Rather than vengeance and punishment, Jesus calls us to mercy and grace. Rather than a transactional mindset like the rest of the world around us, run by merciless parameters like “dog eat dog” and “take advantage of others before they take advantage of you,” Jesus’s Good News is instead an orientation toward compassion and helping others without stopping to refuse those who were deemed “unworthy.” An emphasis on helping the struggling rather than ignoring their struggles or seeing those struggles as “God’s will.” A proclamation of how Jesus’s incarnation is meant to remind us of how precious we are in God’s sight, rather than how fallen and corrupt the material world is—and letting Christians off the hook from trying to make the broken places in the world better.
It's a question of emphasis. As our gospel passage begins, Jesus is walking along the shores of Galilee proclaiming GOOD NEWS. Good news, of mercy and grace, rather than suffering and smiting. That’s what entices people to leave the nets that have ensnared them and follow Jesus.
We can hear Jesus’s call with a different emphasis.
Instead of “Follow me, and I will make you fish for PEOPLE.”What if we heard, “Follow me, and I will make you fish FOR people.” To live for others, to live for God, and in doing so, living lives that really matter.

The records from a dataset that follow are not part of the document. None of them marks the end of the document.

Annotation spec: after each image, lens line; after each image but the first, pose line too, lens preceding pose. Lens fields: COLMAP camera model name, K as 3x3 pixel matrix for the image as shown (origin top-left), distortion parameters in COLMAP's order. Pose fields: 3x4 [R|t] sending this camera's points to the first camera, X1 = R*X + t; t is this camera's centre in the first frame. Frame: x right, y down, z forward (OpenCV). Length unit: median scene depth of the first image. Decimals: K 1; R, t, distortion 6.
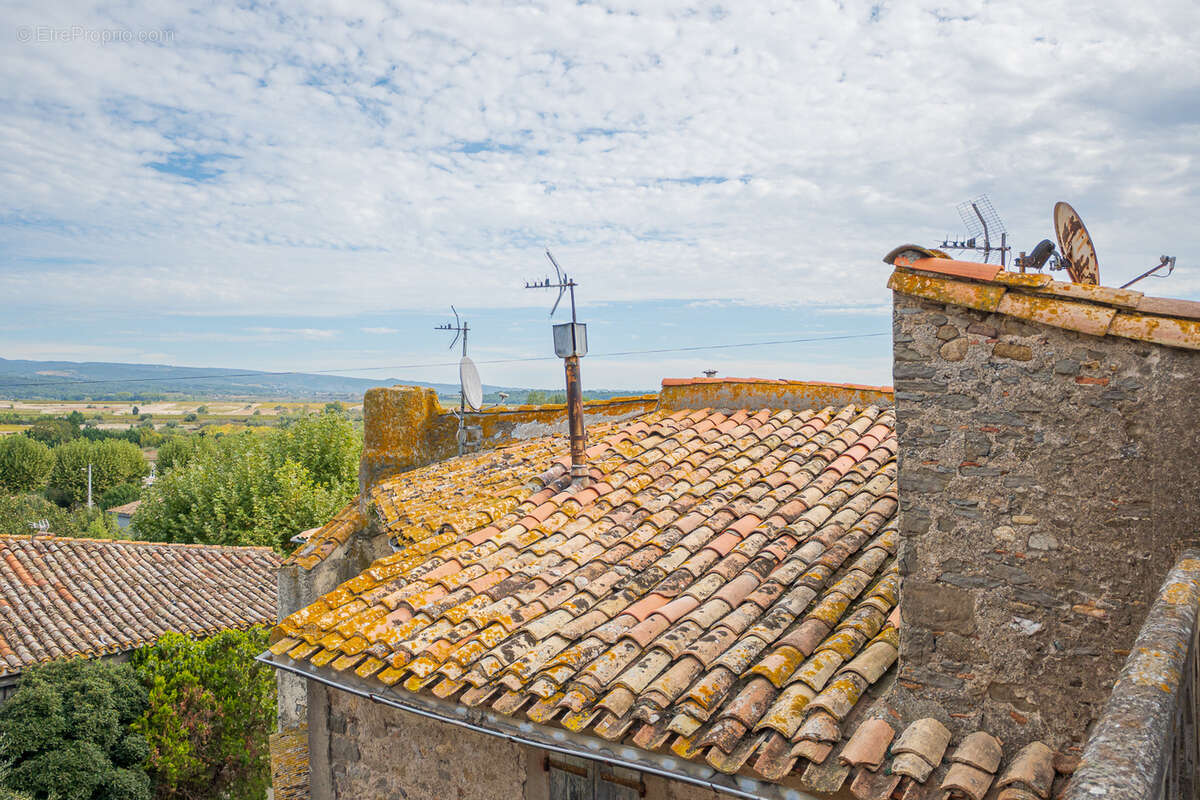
lens RADIAL K [[955.4, 0, 597.5], [0, 955.4, 388.7], [0, 0, 1]] dist [0.011824, 0.012209]
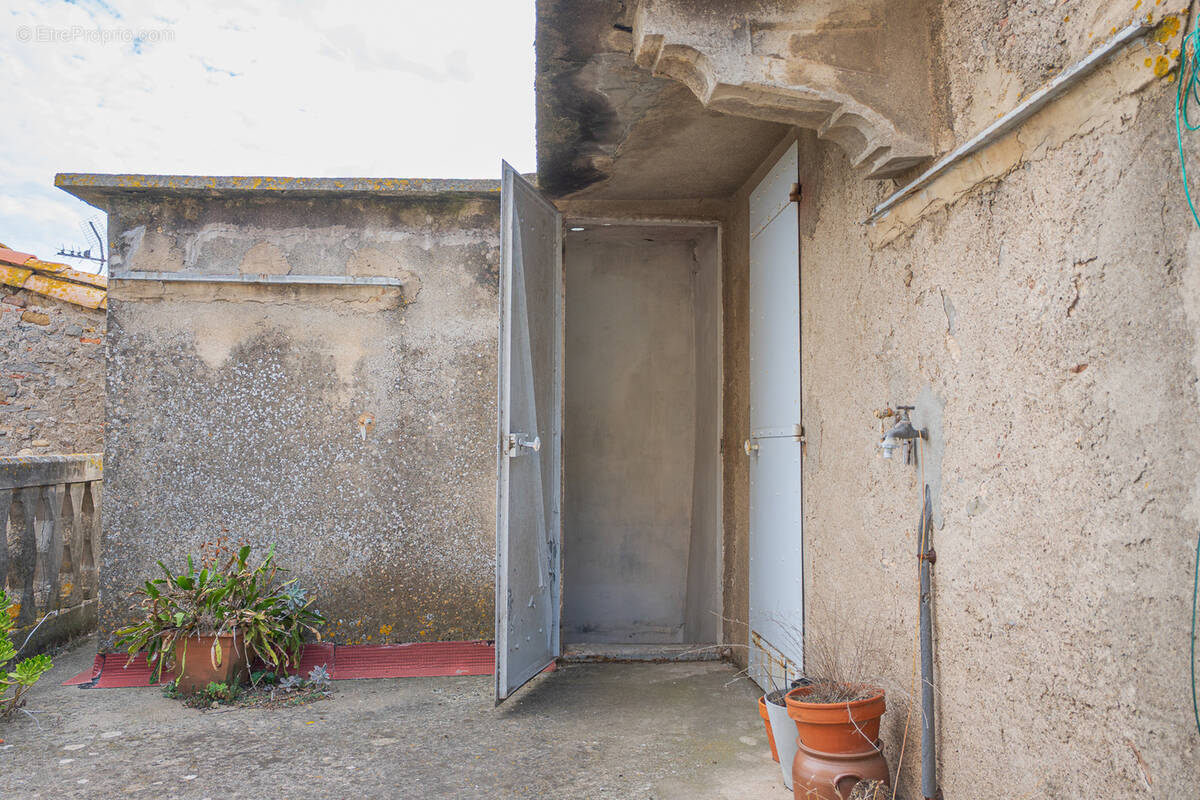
lens RADIAL K [[971.9, 0, 600.0], [0, 971.9, 400.0], [0, 0, 1]] dist [0.000381, 0.004848]
pose [[0.756953, 0.038312, 0.652345, 0.080282], [-0.010440, 0.998861, -0.046548, 0.071957], [-0.653386, 0.028425, 0.756491, -0.299517]]
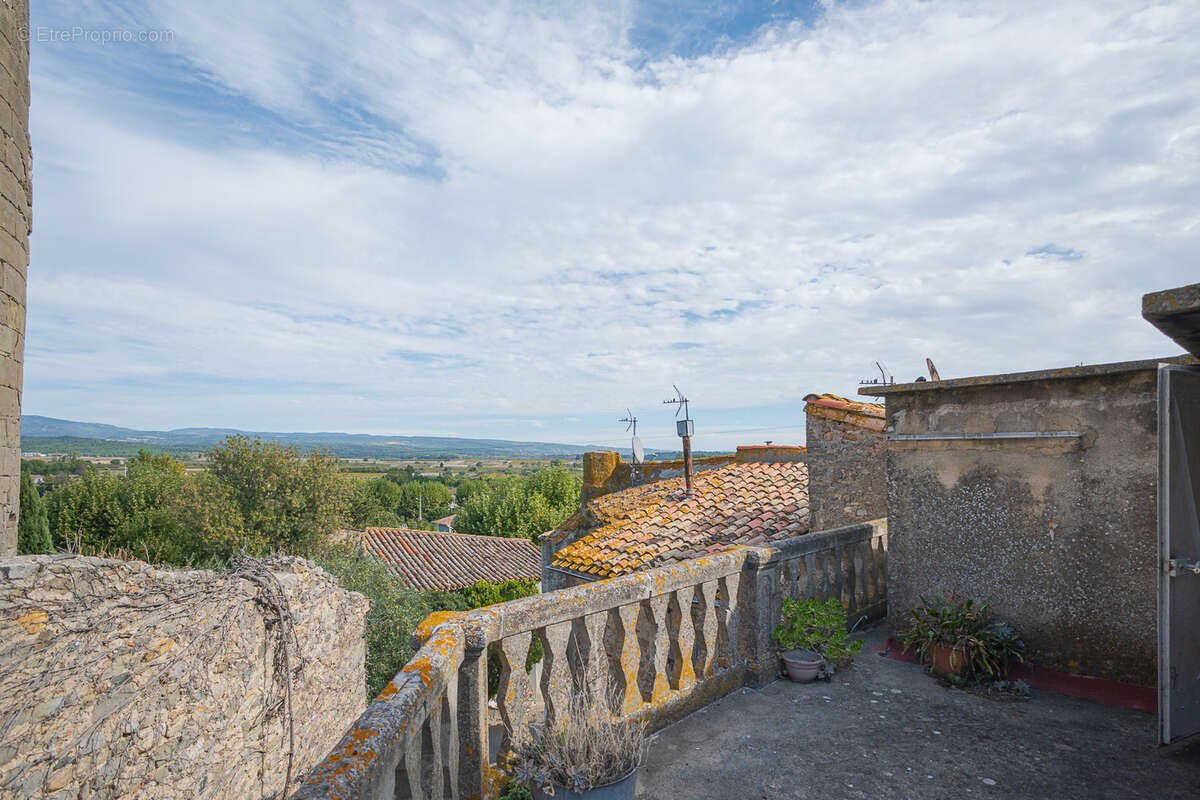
lens RADIAL K [[622.7, 0, 601.2], [0, 622.7, 456.1], [0, 0, 1]] dist [0.000024, 0.001162]
pose [[0.981280, -0.002714, -0.192567, 0.059030], [0.004365, 0.999957, 0.008146, -0.002832], [0.192536, -0.008834, 0.981250, -0.396686]]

Jesus calls Simon and Andrew and James and John and you and me to actively join with him in proclaiming the Good News to those we encounter in OUR lives. To take stock of what God’s love does for us in each moment, and to be so overjoyed we share that love with others. And that’s how we get out of the net and off the hook, and instead live lives of richness and abundance.
Jesus’s call to us, as disciples, is to not to trap people in our nets, but to leave the nets and the manipulations and seek reconciliation and good news for ALL.
Jesus’s call to us, as disciples, is to have faith in God’s love for us—and for our own ability to share that love in a world that DESPERATELY needs it. Immediately.